Answer
a) $R_{eq}=\frac{41}{15}\times175\Omega=478\Omega$
b)$I_{top bottom}=0.1045A$
$I_{vertical}=0.0767A$
Work Step by Step
a) Here, we need to remember that if there are multiple paths the current can take at any node, it is in parallel and if there is only one path, it is in series.
Lets simplify the circuit by taking the 3 resistors on the far right. They are in series, so we can write this as one resistor with resistance 3R.
This is in parallel with another resistor so the total resistance is $\frac{1}{\frac{1}{R}+\frac{1}{3R}}=\frac{3}{4}R$
This is in series with two other resistors, so the total resistance is $2R+\frac{3}{4}R=\frac{11}{4}R$
This is in parallel with another resistor, so the total is $\frac{1}{\frac{4}{11R}+\frac{1}{R}}=\frac{11}{15}R$
Lastly, this is in. series with 2 resistors, so the sum is $\frac{11}{15}R+2R=\frac{41}{15}R$
$R_{eq}=\frac{41}{15}\times175\Omega=478\Omega$
b) The current drawn from the battery is $I=\frac{V_{AB}}{R_{eq}}=\frac{50.0V}{478\Omega}=0.1045A$
The top and bottom resistors are in series, so they have the same current running through them.

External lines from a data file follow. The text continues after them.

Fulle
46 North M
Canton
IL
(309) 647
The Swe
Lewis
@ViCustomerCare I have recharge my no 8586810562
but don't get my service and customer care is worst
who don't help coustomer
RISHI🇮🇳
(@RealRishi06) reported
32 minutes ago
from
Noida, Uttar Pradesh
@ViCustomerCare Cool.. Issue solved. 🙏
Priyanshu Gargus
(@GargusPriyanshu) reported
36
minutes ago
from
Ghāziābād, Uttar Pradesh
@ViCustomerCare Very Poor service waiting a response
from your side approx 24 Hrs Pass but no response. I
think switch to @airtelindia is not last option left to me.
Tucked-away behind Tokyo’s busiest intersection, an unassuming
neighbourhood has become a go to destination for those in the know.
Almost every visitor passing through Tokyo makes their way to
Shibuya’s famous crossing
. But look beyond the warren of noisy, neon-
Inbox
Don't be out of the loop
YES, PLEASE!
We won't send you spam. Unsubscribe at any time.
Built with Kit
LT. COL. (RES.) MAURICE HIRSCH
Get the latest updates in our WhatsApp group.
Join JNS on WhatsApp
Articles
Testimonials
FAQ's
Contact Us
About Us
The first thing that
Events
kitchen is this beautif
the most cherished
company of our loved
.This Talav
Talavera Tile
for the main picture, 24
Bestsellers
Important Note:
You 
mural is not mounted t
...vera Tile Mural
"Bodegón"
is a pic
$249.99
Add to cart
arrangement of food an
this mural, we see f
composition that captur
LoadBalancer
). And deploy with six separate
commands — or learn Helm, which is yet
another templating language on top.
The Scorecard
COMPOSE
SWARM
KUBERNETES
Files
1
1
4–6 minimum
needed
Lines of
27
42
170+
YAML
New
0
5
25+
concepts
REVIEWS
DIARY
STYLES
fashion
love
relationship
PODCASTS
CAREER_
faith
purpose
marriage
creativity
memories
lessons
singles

$V=IR=(0.1045A)(175\Omega)=18.3V$
$I_{top bottom}=\frac{V}{R}=\frac{18.3V}{175\Omega}=0.1045A$
Some of this current goes through the vertical resistor and the rest go through the rest of the resistors on the right. We know the voltage across the vertical resistor and the rest of the resister is the same.
$V_R=V_{\frac{11}{4}R}$
$I_{vertical}R=I_{2}\frac{11}{4}R$
$I_{2}=\frac{4}{11}I_{vertical}$
From Kirchoff's Law, we know
$I_{topbottom}=I_{vertical}+I_2$
$0.1045A=\frac{15}{11}I_2$
$I_{vertical}=0.0767A$